What is expected: Please rewrite the part of the material below that opens with the line containing "pose: elev=259.1 azim=197.3" and closes with the line containing "Dot at: (307, 261)" as a Markdown table with the columns Row and Line. Number each row in Row, put one line of that part in Line, and leave out blank lines.

·····

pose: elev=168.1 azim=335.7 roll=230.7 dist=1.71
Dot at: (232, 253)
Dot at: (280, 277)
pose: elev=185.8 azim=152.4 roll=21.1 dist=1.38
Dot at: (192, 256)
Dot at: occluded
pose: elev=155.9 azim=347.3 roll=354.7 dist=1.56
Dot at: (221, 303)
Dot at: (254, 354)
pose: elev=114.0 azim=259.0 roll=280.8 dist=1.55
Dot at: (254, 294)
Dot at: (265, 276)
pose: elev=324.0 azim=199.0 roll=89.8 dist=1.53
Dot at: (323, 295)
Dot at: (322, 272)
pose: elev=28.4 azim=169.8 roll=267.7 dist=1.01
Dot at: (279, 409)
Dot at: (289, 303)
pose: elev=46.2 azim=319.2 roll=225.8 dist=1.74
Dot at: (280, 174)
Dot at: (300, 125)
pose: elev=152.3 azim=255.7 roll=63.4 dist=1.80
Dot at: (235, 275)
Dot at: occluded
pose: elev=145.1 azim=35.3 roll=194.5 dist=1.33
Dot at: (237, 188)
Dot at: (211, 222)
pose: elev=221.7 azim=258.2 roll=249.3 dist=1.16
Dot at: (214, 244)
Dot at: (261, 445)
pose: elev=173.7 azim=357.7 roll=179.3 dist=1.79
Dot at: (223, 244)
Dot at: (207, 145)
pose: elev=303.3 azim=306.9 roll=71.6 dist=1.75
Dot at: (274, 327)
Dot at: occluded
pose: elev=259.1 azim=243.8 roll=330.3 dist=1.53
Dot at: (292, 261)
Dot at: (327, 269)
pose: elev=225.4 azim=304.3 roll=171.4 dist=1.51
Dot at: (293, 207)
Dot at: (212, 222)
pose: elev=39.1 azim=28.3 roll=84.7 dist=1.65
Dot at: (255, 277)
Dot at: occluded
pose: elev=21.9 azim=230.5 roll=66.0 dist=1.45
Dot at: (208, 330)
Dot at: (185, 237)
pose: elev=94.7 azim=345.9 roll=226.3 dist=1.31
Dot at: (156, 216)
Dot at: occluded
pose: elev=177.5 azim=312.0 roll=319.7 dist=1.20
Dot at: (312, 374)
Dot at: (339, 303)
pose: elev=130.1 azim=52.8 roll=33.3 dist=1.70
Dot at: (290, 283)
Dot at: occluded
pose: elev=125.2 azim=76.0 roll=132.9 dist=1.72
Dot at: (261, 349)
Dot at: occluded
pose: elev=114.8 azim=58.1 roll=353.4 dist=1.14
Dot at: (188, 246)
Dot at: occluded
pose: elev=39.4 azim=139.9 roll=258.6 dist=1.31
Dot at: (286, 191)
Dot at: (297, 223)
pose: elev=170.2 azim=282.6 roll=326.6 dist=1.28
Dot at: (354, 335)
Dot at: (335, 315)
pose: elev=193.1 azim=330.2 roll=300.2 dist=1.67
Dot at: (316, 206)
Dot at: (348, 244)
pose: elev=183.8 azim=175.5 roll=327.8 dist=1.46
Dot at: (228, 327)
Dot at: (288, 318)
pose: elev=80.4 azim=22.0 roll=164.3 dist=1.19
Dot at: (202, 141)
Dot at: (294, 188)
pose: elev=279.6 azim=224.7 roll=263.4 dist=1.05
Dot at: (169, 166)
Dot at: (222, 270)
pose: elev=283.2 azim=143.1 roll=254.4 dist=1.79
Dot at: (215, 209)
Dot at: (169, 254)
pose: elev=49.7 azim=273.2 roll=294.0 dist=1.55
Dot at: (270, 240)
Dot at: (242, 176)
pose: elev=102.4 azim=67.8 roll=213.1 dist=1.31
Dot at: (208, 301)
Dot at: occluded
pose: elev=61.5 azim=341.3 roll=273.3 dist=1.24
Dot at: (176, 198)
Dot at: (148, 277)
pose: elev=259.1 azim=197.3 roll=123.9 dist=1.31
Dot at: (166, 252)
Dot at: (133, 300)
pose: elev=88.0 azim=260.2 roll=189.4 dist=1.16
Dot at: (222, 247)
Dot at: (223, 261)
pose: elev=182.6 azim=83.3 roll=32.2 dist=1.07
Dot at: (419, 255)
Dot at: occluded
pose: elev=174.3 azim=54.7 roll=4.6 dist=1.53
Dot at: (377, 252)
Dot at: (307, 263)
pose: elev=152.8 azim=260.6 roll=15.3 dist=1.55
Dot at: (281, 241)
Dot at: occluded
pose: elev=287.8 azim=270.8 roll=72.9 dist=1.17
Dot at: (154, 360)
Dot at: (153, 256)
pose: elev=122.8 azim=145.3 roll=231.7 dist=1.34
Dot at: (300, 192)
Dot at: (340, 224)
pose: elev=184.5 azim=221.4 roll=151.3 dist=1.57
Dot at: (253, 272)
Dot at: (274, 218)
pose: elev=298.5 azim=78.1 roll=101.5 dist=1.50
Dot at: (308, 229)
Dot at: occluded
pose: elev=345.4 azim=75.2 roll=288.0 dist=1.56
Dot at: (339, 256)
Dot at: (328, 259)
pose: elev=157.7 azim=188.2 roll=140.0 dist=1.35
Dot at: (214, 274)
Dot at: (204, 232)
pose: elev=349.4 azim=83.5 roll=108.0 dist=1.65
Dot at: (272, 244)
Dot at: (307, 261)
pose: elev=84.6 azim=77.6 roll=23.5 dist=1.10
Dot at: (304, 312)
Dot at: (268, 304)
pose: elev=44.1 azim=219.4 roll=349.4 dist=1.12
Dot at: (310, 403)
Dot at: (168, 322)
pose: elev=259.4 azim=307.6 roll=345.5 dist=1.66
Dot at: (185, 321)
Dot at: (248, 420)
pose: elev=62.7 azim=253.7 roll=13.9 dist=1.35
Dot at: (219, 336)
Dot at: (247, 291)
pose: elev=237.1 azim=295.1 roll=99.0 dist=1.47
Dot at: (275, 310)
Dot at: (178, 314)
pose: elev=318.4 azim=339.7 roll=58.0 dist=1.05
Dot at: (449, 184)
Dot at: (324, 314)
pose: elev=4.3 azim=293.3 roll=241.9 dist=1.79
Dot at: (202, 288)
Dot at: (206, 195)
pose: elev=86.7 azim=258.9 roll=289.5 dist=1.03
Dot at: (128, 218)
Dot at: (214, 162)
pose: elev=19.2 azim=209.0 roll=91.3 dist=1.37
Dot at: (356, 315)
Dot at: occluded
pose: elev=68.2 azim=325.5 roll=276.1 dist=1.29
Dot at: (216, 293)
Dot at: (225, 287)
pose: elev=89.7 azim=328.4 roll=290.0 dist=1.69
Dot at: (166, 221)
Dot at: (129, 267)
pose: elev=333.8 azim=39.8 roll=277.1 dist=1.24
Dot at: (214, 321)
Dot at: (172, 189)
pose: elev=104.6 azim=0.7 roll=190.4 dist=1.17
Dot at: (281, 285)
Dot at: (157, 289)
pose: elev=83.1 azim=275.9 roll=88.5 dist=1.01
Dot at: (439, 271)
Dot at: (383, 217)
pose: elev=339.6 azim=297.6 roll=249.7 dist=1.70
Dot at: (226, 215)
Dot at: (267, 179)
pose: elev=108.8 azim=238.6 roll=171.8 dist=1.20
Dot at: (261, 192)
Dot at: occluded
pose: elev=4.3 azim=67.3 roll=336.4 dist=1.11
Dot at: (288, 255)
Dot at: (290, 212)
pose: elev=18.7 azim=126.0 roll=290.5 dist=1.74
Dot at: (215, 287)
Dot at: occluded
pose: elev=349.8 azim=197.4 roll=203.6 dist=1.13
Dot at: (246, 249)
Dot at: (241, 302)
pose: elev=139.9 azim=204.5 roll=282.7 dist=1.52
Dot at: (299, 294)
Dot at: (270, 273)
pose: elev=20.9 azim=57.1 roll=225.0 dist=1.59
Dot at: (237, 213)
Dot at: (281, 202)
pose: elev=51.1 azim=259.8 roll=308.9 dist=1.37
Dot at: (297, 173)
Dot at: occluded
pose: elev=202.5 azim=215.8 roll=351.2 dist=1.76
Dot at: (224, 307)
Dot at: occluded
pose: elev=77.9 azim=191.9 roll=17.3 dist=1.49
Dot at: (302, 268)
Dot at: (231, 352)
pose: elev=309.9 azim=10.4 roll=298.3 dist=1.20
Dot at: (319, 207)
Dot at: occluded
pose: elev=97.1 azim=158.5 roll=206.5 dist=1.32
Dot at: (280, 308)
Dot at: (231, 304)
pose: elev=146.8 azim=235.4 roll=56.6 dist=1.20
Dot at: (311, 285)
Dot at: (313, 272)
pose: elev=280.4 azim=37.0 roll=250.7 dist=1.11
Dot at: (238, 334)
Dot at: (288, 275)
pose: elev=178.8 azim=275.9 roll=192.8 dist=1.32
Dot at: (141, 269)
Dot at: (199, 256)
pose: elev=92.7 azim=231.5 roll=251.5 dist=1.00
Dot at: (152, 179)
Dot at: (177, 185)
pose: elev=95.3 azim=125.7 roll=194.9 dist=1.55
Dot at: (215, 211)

·····

Exercise output:
| Row | Line |
|---|---|
| 1 | pose: elev=259.1 azim=197.3 roll=123.9 dist=1.31 |
| 2 | Dot at: (166, 252) |
| 3 | Dot at: (133, 300) |
| 4 | pose: elev=88.0 azim=260.2 roll=189.4 dist=1.16 |
| 5 | Dot at: (222, 247) |
| 6 | Dot at: (223, 261) |
| 7 | pose: elev=182.6 azim=83.3 roll=32.2 dist=1.07 |
| 8 | Dot at: (419, 255) |
| 9 | Dot at: occluded |
| 10 | pose: elev=174.3 azim=54.7 roll=4.6 dist=1.53 |
| 11 | Dot at: (377, 252) |
| 12 | Dot at: (307, 263) |
| 13 | pose: elev=152.8 azim=260.6 roll=15.3 dist=1.55 |
| 14 | Dot at: (281, 241) |
| 15 | Dot at: occluded |
| 16 | pose: elev=287.8 azim=270.8 roll=72.9 dist=1.17 |
| 17 | Dot at: (154, 360) |
| 18 | Dot at: (153, 256) |
| 19 | pose: elev=122.8 azim=145.3 roll=231.7 dist=1.34 |
| 20 | Dot at: (300, 192) |
| 21 | Dot at: (340, 224) |
| 22 | pose: elev=184.5 azim=221.4 roll=151.3 dist=1.57 |
| 23 | Dot at: (253, 272) |
| 24 | Dot at: (274, 218) |
| 25 | pose: elev=298.5 azim=78.1 roll=101.5 dist=1.50 |
| 26 | Dot at: (308, 229) |
| 27 | Dot at: occluded |
| 28 | pose: elev=345.4 azim=75.2 roll=288.0 dist=1.56 |
| 29 | Dot at: (339, 256) |
| 30 | Dot at: (328, 259) |
| 31 | pose: elev=157.7 azim=188.2 roll=140.0 dist=1.35 |
| 32 | Dot at: (214, 274) |
| 33 | Dot at: (204, 232) |
| 34 | pose: elev=349.4 azim=83.5 roll=108.0 dist=1.65 |
| 35 | Dot at: (272, 244) |
| 36 | Dot at: (307, 261) |